Er, Whats My Password

Updated: Jul 26 2002, 05:30am hrs
Do bank customers celebrate user-Id Before you bark out userwhat, hear this bank manager in a computerised branch. We dont celebrate any user-id here. I mean, under the Negotiable Instruments Act, we have bank holidays on Bakr-Id, Ramzan Id and Id-e-Milad. But I have never heard of this one (User-Id).

Perplexed Dr Sharad D Varde, an information system (IS) auditor and director of Vas Management Consultants, has more anecdotes to tell in his Case Studies On Information Systems Security In Banks. Its a collection of experiences of different IS auditors and risk-assessment experts while carrying out IS audits in banks.

Auditing, whichever form it may be, is a boring job, at least for a layman.
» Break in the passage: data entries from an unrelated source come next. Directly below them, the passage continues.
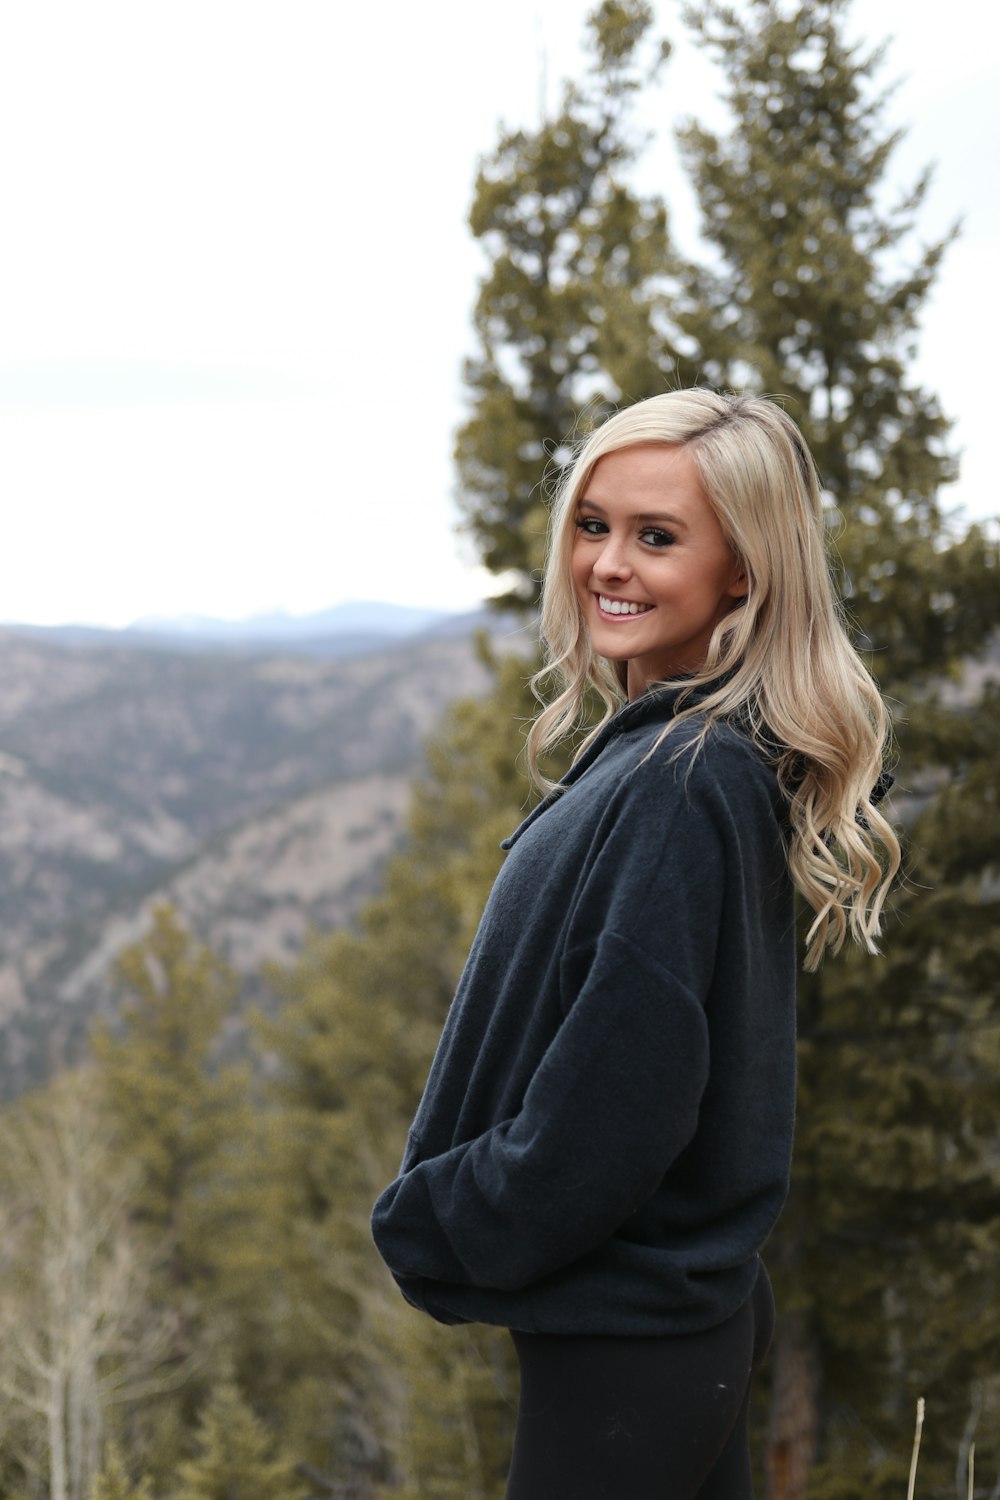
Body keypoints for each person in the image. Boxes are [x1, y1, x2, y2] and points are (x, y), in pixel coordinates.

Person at [370, 389, 900, 1499]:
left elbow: (627, 1086)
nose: (607, 563)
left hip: (633, 1347)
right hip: (666, 1328)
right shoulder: (680, 754)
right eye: (593, 523)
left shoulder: (683, 778)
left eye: (657, 537)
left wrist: (445, 1218)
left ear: (744, 569)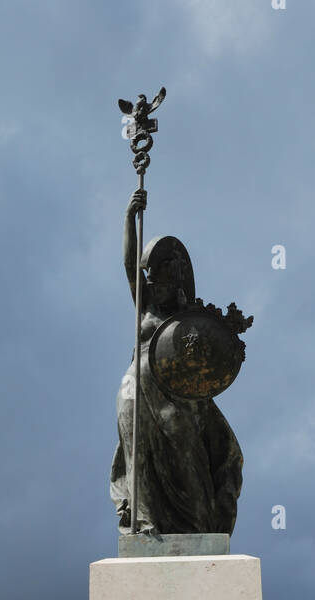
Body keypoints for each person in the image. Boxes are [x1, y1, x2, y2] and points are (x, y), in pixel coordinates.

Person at [109, 189, 244, 535]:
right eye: (151, 274)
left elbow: (207, 355)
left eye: (162, 274)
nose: (153, 280)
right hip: (136, 389)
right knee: (140, 460)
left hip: (178, 397)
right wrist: (129, 218)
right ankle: (145, 522)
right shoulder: (146, 305)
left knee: (195, 464)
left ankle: (200, 531)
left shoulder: (188, 318)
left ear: (179, 278)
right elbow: (129, 264)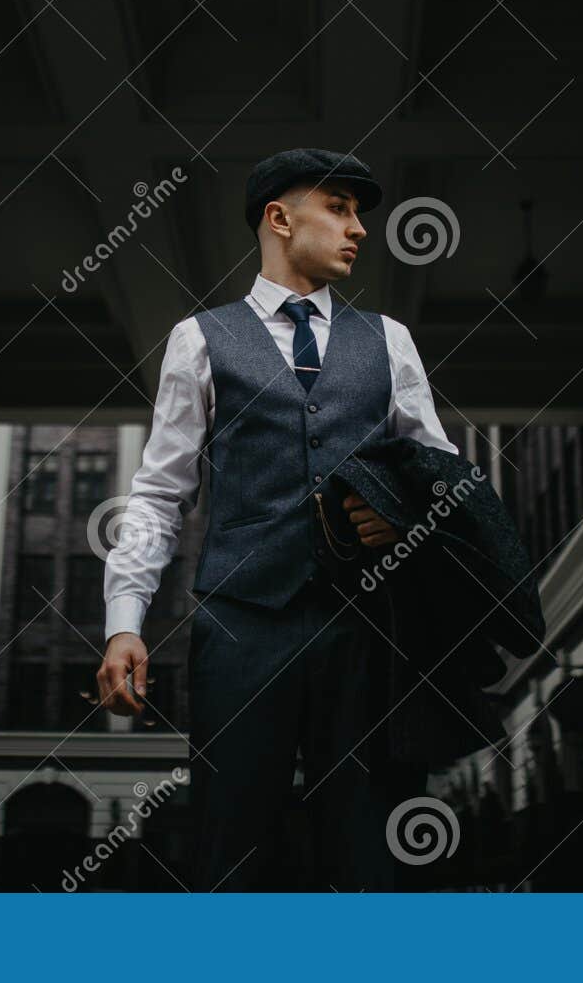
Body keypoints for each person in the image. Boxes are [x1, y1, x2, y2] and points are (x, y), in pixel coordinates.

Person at [96, 147, 461, 890]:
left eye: (359, 213)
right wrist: (124, 619)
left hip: (369, 625)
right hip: (241, 625)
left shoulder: (389, 340)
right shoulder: (199, 339)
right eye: (340, 208)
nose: (358, 228)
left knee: (369, 846)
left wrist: (406, 515)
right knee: (231, 842)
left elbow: (443, 477)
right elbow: (161, 492)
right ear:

But certainly not for Dr Varde: These stories are hard to believe. Even my wife was a bit apprehensive. He tells a story where the staff of a bank used to chant the password while typing it down so as to remember it correctly and type without errors. Remem-bering password is not as easy a job as it seems, says Dr Varde.

To elucidate: Older people here (in a bank) find it difficult to remember their usernames and passwords. So, complicated alpha-numeric characters are out of question for them. The solution we found is that they use their own name as username and the name of one of their dear ones as password. And no one was unwilling to let everyone know their passwords that will, afterall, help them in case they forgot the passwords!

However, the systems administrator at the above bank was a jovial fellow. He suggested employees must use college sweetheart names or their own age as passwords. I bet, this password will never be forgotten. None will reveal his or her password, grinned the system administrator.

These anecdotes nevertheless alert us to the perils of modern banking system run by IT-illiterates. Can you imagine a bank manager sharing his password with his colleagues and spreading the risk of letting out confidential information. The case study is a wake up call. Especially in the backdrop of bank scams.